■ SELECTED EXCERPT
-- Opening Marker --

# systema?



## Hanzo04 (Jun 17, 2004)

what is systema? is it any good or is it strictly military?


----------



## stanley neptune (Jun 17, 2004)

visit www.russianmartialart.org.

Good times, good times.

Stanley Neptune


----------



## Furtry (Jun 17, 2004)

Hanzo04 said:
			
		

> what is systema? is it any good or is it strictly military?


Conflict resolution through physiological, psychological, and spiritual intervention.


----------



## David (Jun 25, 2004)

Not to be confused with airborne permanent solution wholesalers.

-Dave


----------



## JAGMD (Aug 4, 2004)

I've been training in System for about a year and a half.  It is a truly extraordinary art.  The most complete I've seen.  Just a little background on myself.  I am a black belt and instructor in an art very similar to JKDC and I hold a purple belt in BJJ.  The advanced practitioners of this art are softer and more sensitive than any of the Wing Chun players I've worked with; their knife work seems to be more effective than anything I've seen in the Philipino arts; and their groundwork was at the very least better than mine.  I am not slamming any of these arts.  I've practiced them for years and loved every minute of it.  Just trying to give you some insight into this art from my own experience.


----------



## NYCRonin (Aug 9, 2004)

-- Closing Marker --

■ GIVEN ENTRIES
-- Opening Marker --

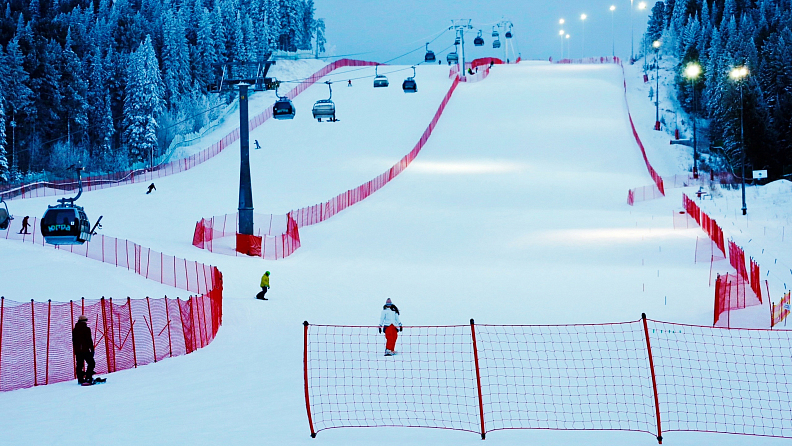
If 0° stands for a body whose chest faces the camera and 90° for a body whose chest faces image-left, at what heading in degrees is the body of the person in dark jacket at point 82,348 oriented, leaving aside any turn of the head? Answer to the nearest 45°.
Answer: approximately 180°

-- Closing Marker --
-- Opening Marker --

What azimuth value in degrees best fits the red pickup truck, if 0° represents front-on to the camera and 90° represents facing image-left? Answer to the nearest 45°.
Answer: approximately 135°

-- Closing Marker --
-- Opening Marker --

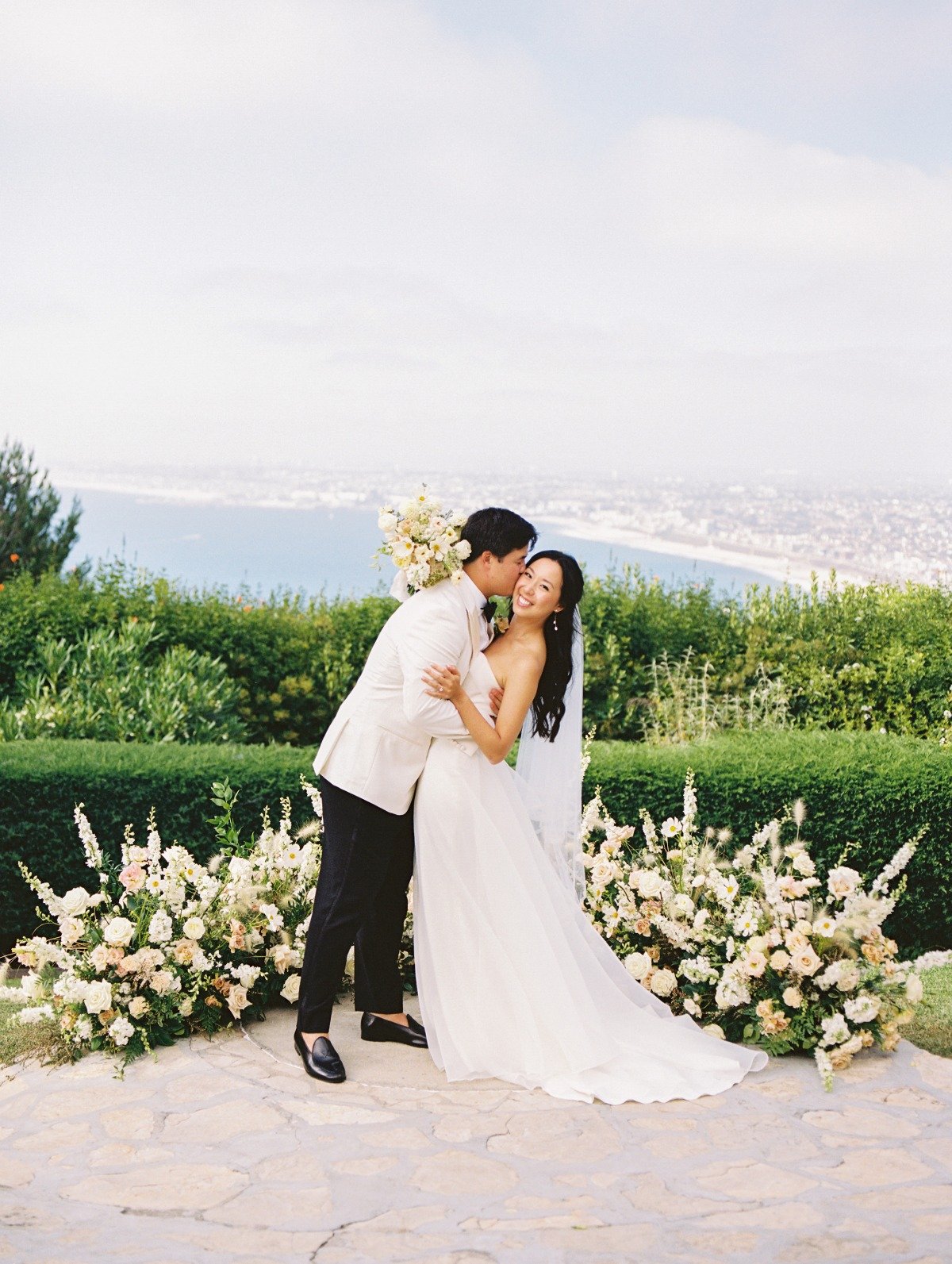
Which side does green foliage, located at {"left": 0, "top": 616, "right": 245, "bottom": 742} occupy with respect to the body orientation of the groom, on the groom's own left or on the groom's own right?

-- Closing Marker --

■ PROBLEMS AND TASKS
1. In the systema thread, does each statement agree with what is posted? Answer yes or no for each one and quote the deciding words.
(a) JAGMD reports about two years of training in the art.
(b) JAGMD holds a purple belt in BJJ.
(c) Stanley Neptune's reply points to a website.
2. In the systema thread, which martial arts does JAGMD name other than the one JAGMD currently trains in? List every one.
Rely only on the systema thread when you respond.

■ ANSWERS TO THE TASKS
1.
(a) No: "I've been training in System for about a year and a half."
(b) Yes: "I hold a purple belt in BJJ."
(c) Yes: "visit www.russianmartialart.org."

2. JKDC, BJJ, Wing Chun, the Philipino arts